Elayne Reiss-Weimann and Rita Friedman, two teachers from George Miller Elementary in Nanuet, New York, created the concept of Letter People. In 1964, first-grade teacher Reiss-Weimann formed the original idea for the Letter People. She had struggled daily to draw the attention of her 24 students (who were typical first-graders, eager and rambunctious) in a distraction-fond hallway classroom at the overcrowded school. Weimann collaborated with an early childhood coordinator, Rita Friedman, to create an educational program that revolved around 26 anthropomorphic characters, each representing a letter of the alphabet, to teach beginning readers how to "decode" or "sound out" the consonants and vowels that form words. They embodied the basic rules of phonics into stories about this clan of make-believe pictograms called the Letter People.

Each letter of the alphabet had a distinct characteristic to help children learn not only the letter but the sound the letter represents in the written word. For example, Mister M has a munching mouth, Mister N has a noisy nose and Mister T has tall teeth. The characters were painted on large, two-dimensional portrait cards. Each character was given an engaging personality to help the teacher bring her or him alive in the classroom, and each character had a song (or a poem at the time) to help children recall the distinguishing feature and sound. With the help of the Letter People, children remained on-task, learned more quickly, and retained what they learned. From the beginning, the children viewed the Letter People like real people and not just letters of the alphabet, phonics devices, or toys. On one occasion, when the Letter People had to be shipped to another school, the children insisted that holes would be placed in the boxes so that the Letter People could breathe as they traveled.

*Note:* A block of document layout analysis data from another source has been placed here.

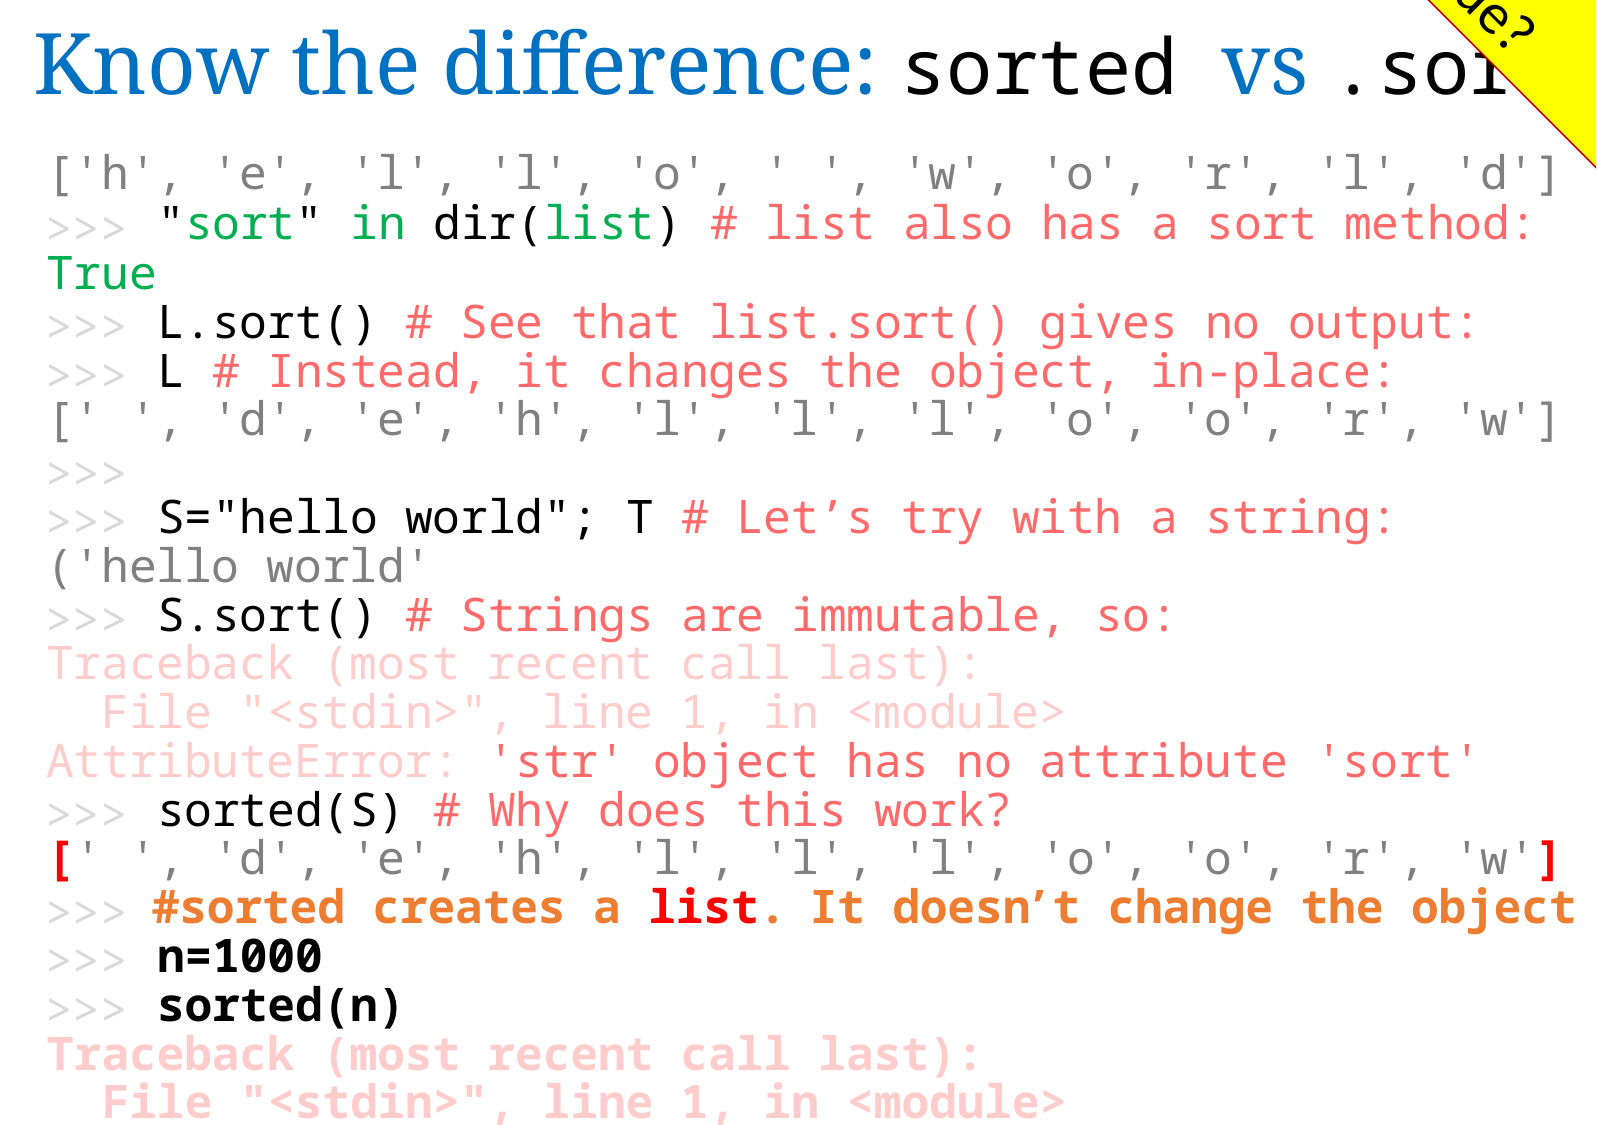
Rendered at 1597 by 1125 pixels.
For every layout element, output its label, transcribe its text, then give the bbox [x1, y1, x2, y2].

text_box Recall this slide? [1428, 0, 1597, 169]
text_box Know the difference: sorted vs .sort [0, 0, 1561, 134]
list ['h', 'e', 'l', 'l', 'o', ' ', 'w', 'o', 'r', 'l', 'd'] "sort" in dir(list) # list also has a sort method: True L.sort() # See that list.sort() gives no output: L # Instead, it changes the object, in-place: [' ', 'd', 'e', 'h', 'l', 'l', 'l', 'o', 'o', 'r', 'w'] S="hello world"; T # Let’s try with a string: ('hello world' S.sort() # Strings are immutable, so: Traceback (most recent call last): File "<stdin>", line 1, in <module> AttributeError: 'str' object has no attribute 'sort' sorted(S) # Why does this work? [' ', 'd', 'e', 'h', 'l', 'l', 'l', 'o', 'o', 'r', 'w'] #sorted creates a list. It doesn’t change the object n=1000 sorted(n) Traceback (most recent call last): File "<stdin>", line 1, in <module> [162, 143, 1597, 1125]
text_box >>> >>> >>> >>> >>> >>> >>> >>> >>> >>> [31, 142, 162, 1125]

Weimann and Friedman later sold the idea to New Dimensions in Education, Inc. (based in Plainview, New York, and later in Norwalk, Connecticut, which, in turn, copyrighted and published The Letter People educational products in 1968. Liz Callen was hired by NDE to design the looks of the characters. NDE developed the concept into classroom programs: Alpha One in 1968, and Alpha Time in 1972.

Both program's basic concept was simple: Each letter of the English alphabet was represented by a unique character with traits derived from itself. The consonants were males (as the Letter Boys) and the vowels were females (as the Letter Girls, whom there could be no word without). Reiss-Weimann and Friedman also wrote two series of books about the characters, Read-to-Me (1972–1978) and Fables from the Letter People (1988–1989). Callen returned to illustrate all the books of the latter series. Each Letter Person also had an accompanying song (available on cassettes and vinyl record), and inflatable vinyl effigies in two sizes 12 to 14 in (300 to 360 mm) or 30 in (760 mm) a.k.a. "life-size") known as "Huggables". Other merchandise included filmstrips, flash cards, giant picture cards, board games, puzzles, other educational vinyl records, and coloring sheets. Educators who adopted the program were trained in its implementation, and The Letter People was soon picked up by over 37,000 schools across the US.